▸ **Your assignment**
Reproduce word for word the passage of the forum thread on talkative personality types starting at "## Westy365 (Jun" and ending at "people are different.".

▸ **Excerpt provided**
-=-=-=-=-

# What's the most talkative type?



## atamagasuita (May 15, 2016)

And the least talkative type?


----------



## Westy365 (Jun 21, 2012)

Well, I'd say ENFJs and ENTPs are among the most talkative types (though how talkative one is depends more on personality, who one is talking to, the conversation topic, and the setting). As far as least talkative types, I'd say INFJ, INFP, ISTP, and INTJ. But that's just in general—there are a lot of factors to take into account, and different people are different.


----------



## Aeros (Sep 29, 2017)

depends on what you define "talkative" as.. i'm an INTP and I tend to avoid people and talking as much as possible... but get me a subject i'm passionate about and most likely I wont shut up till its changed, I leave, you leave, or you ductape my mouth.


----------



## Jaune (Jul 11, 2013)

From my experience, I'd say ENxP and ENFJ are most talkative, and IxTP, INFP, and INTJ are least talkative in real life.


----------



## Rydori (Aug 7, 2017)

Extroverts are most likely are going to be talkative than Introverts, but other than that it highly depends on the situation. An ESFP will blabber about their holiday experience at the Bahamas, but if the topic changed to like quantum physics, the ENTP will blabber non stop on it while the ESFP will become more silent. IMO, other than whether someone is an extrovert/introvert, type doesn't determine who will be a chatterbox.

Hell, even at times an Introvert may be more chatty than an Extrovert because if I recall, what differentiated between the two is that Extroverts obtain energy from being with people, while Introverts lose energy over time. An Introvert can be quite outgoing and talkative while an Extrovert be quite silent at times. So yeah this question has no effect on whether some is a certain or type but rather more on the person itself


----------



## Cherry (May 28, 2017)

-=-=-=-=-

▸ **Supplied material**
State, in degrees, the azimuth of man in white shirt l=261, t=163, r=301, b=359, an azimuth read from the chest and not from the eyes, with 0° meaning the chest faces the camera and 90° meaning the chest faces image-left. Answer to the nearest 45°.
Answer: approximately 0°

-=-=-=-=-

▸ **Answer**
## Westy365 (Jun 21, 2012)

Well, I'd say ENFJs and ENTPs are among the most talkative types (though how talkative one is depends more on personality, who one is talking to, the conversation topic, and the setting). As far as least talkative types, I'd say INFJ, INFP, ISTP, and INTJ. But that's just in general—there are a lot of factors to take into account, and different people are different.